- **PARTS OF THE EXERCISE**:
1) Reproduce the part of the post on poverty in India that opens with the words containing "Government has introduced" and closes with "of the poverty.".
2) In the post on poverty in India, what daily calorie intake draws the poverty line for rural areas under the Planning Commission of India's definition?

- **TEXT UNDER STUDY**:
Segment Open
Thursday, May 28, 2009

Poverty in India

“60+ years of Independence.” We are still a developing country; we are looked down as place of hungry people. We have enough swanky cars on street; we also have equal number of homeless people on streets of our city. We are posting impressive year on year growth in our GDP, boast about having foreign reserves which runs into billions of dollars. Still, poverty in India is still rampant despite an impressive economic growth. So, why are we not able to eliminate poverty?

In general, Poverty can be defined as a situation when people are unable to satisfy the basic needs of life. According to the definition by Planning Commission of India, poverty line is drawn with an intake of 2400 calories in rural areas and 2100 calories in urban areas. If a person is unable to get that much minimum level of calories, then he/she is considered as being below poverty line. The World Bank uses an income cut off of Rs 21.6 per day in urban areas and Rs 14.3 per day in rural areas (at 2005 prices) to define who is poor.
According to the official estimates, in 2007 there were nearly 220.1 million people living below the poverty line. Nearly 21.1% of the entire rural population and 15% of the urban population of India exists in this difficult physical and financial predicament.

Government has introduced a number of antipoverty programs since Independence to alleviate poverty. One of the major problems with poverty alleviation programs is their implementation. Late Rajiv Gandhi, ex-PM of India once said that out of 100 paisa allocated for poor only 14 paisa reaches them. Even after knowing this, why hasn’t Govt of India taken any measures to plug the loopholes in our system? No political party has come out with figures stating the cost of eliminating poverty and hunger from India?

The reasons could be many and there are many stakeholders to blame. I would concentrate on one of the viewpoints amongst the many existing. The viewpoints which have been repeatedly said “The rich are getting richer” still holds true in our country. This is also the cause for the existence of the poverty.

“The rich are getting richer” not just applies to individuals or wealthy families in India. It is true also in the context of the states and its economic situation prevalent. Competition between the states, especially since the 1991 reforms, has widened the already huge disparities between them. The richer, better-run and more literate states have proved more attractive to investors than the poorer, more chaotic ones. Between 1999 and 2008, the Indian economy grew at an average annual rate of 7.3%. At the same period, let’s have a look at the growth rate of few states in India.
Segment Closed
Images with localized body landmarks
Segment Open
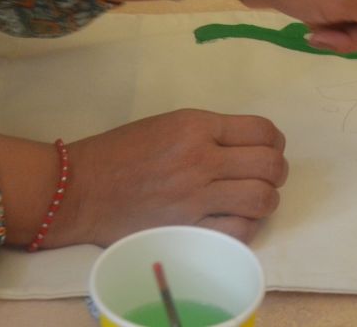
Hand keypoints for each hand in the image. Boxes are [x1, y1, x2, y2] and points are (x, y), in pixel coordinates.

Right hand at [56, 111, 288, 244]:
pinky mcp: (188, 229)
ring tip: (254, 200)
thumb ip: (205, 133)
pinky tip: (236, 221)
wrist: (80, 188)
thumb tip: (243, 146)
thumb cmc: (118, 152)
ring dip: (265, 199)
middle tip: (266, 176)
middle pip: (270, 165)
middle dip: (276, 171)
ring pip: (262, 199)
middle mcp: (202, 158)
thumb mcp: (165, 124)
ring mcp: (196, 197)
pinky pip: (239, 231)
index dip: (274, 141)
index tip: (269, 149)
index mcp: (195, 125)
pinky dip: (246, 227)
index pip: (261, 130)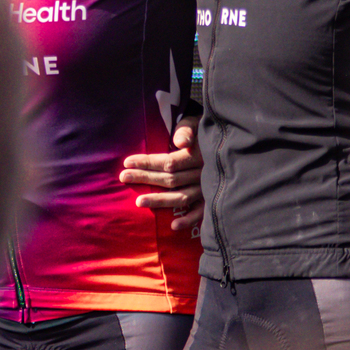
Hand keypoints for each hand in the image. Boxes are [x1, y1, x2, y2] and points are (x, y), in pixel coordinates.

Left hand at [120, 119, 201, 233]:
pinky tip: (173, 226)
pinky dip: (189, 220)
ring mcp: (207, 188)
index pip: (169, 162)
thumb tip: (180, 142)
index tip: (127, 162)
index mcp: (197, 155)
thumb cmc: (202, 131)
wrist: (226, 142)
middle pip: (171, 180)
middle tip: (123, 178)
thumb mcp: (196, 124)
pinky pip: (202, 213)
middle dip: (145, 178)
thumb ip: (187, 131)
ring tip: (138, 202)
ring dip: (160, 201)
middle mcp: (202, 174)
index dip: (148, 163)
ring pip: (182, 198)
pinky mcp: (211, 198)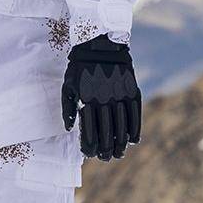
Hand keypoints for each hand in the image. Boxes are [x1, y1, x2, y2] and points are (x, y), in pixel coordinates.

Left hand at [60, 35, 141, 159]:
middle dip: (106, 149)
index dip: (90, 145)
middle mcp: (105, 100)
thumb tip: (70, 128)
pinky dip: (135, 128)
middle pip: (107, 132)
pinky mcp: (132, 90)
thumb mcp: (68, 86)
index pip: (90, 130)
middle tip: (106, 158)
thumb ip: (68, 108)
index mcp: (87, 100)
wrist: (99, 44)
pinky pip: (135, 114)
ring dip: (121, 143)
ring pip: (122, 126)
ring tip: (119, 153)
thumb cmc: (79, 67)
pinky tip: (133, 140)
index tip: (90, 153)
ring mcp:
Segment Closed
- **ANSWERS FOR EACH ITEM**:
1)
Government has introduced a number of antipoverty programs since Independence to alleviate poverty. One of the major problems with poverty alleviation programs is their implementation. Late Rajiv Gandhi, ex-PM of India once said that out of 100 paisa allocated for poor only 14 paisa reaches them. Even after knowing this, why hasn’t Govt of India taken any measures to plug the loopholes in our system? No political party has come out with figures stating the cost of eliminating poverty and hunger from India?

The reasons could be many and there are many stakeholders to blame. I would concentrate on one of the viewpoints amongst the many existing. The viewpoints which have been repeatedly said “The rich are getting richer” still holds true in our country. This is also the cause for the existence of the poverty.

2) 2400 calories